(What to produce):
Beginning with the first line of the data below, extract each line up to and including the one containing "Page size: 1241x1754.". Copy them exactly and add nothing.

Dataset entries:

========

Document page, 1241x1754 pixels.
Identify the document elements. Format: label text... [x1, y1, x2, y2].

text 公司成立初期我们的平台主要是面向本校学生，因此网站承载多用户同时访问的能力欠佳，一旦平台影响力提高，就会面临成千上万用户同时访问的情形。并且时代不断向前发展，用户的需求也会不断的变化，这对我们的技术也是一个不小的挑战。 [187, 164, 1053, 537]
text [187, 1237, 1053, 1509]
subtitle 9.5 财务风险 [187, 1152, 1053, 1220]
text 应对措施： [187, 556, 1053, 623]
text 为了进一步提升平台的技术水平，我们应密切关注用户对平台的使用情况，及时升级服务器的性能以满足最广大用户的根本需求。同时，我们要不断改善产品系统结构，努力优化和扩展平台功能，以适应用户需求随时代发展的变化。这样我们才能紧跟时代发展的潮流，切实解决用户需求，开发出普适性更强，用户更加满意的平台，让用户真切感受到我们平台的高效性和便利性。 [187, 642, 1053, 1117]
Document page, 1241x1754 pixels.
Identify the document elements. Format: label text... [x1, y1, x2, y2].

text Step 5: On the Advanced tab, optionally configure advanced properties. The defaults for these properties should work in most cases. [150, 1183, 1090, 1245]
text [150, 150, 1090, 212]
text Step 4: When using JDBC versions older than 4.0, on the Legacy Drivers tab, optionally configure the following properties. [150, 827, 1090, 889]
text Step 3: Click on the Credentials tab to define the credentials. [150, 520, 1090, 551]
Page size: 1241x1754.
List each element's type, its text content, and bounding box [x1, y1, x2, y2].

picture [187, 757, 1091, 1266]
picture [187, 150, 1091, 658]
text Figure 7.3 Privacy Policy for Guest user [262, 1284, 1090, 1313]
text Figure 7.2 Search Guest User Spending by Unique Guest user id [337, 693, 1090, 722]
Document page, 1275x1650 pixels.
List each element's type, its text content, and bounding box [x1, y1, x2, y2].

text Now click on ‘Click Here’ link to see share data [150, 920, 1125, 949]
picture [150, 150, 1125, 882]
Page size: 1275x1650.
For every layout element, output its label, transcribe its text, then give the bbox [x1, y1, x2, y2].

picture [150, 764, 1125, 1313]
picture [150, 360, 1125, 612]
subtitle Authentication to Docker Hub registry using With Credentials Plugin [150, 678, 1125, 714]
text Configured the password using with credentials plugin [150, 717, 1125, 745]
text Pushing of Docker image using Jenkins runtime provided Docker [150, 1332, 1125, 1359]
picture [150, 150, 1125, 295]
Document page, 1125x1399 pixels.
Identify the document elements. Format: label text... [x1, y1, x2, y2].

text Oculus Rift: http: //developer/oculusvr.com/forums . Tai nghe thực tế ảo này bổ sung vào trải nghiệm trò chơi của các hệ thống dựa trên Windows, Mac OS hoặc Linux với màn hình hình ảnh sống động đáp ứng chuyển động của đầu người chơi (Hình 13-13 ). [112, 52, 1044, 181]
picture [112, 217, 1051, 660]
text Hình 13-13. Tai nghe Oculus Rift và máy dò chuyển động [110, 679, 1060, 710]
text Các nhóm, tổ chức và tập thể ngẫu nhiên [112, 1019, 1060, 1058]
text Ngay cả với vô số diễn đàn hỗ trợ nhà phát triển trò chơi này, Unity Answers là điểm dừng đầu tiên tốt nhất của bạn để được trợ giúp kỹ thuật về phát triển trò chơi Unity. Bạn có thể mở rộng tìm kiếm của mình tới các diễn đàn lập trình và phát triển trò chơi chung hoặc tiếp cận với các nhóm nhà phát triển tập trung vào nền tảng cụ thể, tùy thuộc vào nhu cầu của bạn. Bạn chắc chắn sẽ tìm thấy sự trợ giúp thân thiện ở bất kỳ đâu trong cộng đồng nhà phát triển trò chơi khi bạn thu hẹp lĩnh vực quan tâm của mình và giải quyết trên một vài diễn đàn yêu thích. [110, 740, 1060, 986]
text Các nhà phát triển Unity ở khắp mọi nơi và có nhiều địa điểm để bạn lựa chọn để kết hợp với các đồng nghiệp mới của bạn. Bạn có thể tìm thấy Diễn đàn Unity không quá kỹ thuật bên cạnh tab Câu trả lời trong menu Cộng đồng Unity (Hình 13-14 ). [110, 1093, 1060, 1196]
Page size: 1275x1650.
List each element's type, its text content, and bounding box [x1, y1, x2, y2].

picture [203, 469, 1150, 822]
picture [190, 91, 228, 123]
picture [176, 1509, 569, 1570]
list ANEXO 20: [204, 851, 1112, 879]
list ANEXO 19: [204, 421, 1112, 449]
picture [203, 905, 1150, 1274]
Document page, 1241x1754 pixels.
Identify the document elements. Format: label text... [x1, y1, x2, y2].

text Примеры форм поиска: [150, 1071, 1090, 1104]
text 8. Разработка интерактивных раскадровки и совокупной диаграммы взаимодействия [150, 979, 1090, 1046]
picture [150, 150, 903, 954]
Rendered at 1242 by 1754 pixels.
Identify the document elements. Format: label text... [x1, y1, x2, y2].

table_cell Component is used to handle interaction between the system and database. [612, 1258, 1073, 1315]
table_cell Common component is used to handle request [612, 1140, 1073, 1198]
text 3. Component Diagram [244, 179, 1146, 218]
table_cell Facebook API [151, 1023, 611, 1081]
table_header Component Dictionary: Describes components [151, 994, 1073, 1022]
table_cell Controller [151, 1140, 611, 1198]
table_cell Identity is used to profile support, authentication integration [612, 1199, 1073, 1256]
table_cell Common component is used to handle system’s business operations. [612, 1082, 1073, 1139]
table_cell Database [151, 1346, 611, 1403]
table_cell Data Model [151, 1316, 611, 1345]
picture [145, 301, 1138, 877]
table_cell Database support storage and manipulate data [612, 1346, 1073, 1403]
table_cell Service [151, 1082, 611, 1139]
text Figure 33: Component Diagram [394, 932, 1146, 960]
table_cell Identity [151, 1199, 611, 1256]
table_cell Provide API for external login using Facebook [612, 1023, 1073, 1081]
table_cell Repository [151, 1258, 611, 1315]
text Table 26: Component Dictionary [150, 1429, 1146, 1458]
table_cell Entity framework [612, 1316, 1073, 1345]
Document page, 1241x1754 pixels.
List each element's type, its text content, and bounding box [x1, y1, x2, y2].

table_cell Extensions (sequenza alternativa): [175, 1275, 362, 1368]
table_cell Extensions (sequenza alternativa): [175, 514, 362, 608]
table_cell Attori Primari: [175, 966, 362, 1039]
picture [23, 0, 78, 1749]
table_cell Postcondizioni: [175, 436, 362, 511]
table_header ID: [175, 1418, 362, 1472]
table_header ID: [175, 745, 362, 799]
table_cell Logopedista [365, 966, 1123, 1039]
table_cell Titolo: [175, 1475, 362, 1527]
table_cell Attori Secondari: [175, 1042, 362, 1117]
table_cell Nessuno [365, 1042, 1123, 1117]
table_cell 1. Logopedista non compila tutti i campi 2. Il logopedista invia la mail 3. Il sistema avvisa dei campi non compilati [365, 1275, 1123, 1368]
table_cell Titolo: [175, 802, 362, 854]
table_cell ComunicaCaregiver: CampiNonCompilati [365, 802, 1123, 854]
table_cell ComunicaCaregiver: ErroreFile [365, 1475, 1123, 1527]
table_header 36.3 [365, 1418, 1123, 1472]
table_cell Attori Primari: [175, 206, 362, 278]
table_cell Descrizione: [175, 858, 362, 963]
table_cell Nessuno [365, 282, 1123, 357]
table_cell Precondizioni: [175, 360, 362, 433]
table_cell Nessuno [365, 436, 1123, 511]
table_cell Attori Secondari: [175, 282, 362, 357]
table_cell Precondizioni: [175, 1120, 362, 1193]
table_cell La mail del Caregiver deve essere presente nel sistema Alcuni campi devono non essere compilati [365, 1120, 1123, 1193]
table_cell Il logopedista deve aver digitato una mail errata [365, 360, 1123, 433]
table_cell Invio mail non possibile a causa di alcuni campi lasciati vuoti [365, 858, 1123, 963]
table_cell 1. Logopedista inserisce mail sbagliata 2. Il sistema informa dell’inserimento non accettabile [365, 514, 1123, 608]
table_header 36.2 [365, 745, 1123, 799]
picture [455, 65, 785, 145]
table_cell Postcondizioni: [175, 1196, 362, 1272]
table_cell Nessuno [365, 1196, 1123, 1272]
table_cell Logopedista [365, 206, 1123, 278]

========

(Result of the task):
Document page, 1241x1754 pixels.
Identify the document elements. Format: label text... [x1, y1, x2, y2].

text 公司成立初期我们的平台主要是面向本校学生，因此网站承载多用户同时访问的能力欠佳，一旦平台影响力提高，就会面临成千上万用户同时访问的情形。并且时代不断向前发展，用户的需求也会不断的变化，这对我们的技术也是一个不小的挑战。 [187, 164, 1053, 537]
text [187, 1237, 1053, 1509]
subtitle 9.5 财务风险 [187, 1152, 1053, 1220]
text 应对措施： [187, 556, 1053, 623]
text 为了进一步提升平台的技术水平，我们应密切关注用户对平台的使用情况，及时升级服务器的性能以满足最广大用户的根本需求。同时，我们要不断改善产品系统结构，努力优化和扩展平台功能，以适应用户需求随时代发展的变化。这样我们才能紧跟时代发展的潮流，切实解决用户需求，开发出普适性更强，用户更加满意的平台，让用户真切感受到我们平台的高效性和便利性。 [187, 642, 1053, 1117]
Document page, 1241x1754 pixels.
Identify the document elements. Format: label text... [x1, y1, x2, y2].

text Step 5: On the Advanced tab, optionally configure advanced properties. The defaults for these properties should work in most cases. [150, 1183, 1090, 1245]
text [150, 150, 1090, 212]
text Step 4: When using JDBC versions older than 4.0, on the Legacy Drivers tab, optionally configure the following properties. [150, 827, 1090, 889]
text Step 3: Click on the Credentials tab to define the credentials. [150, 520, 1090, 551]
Page size: 1241x1754.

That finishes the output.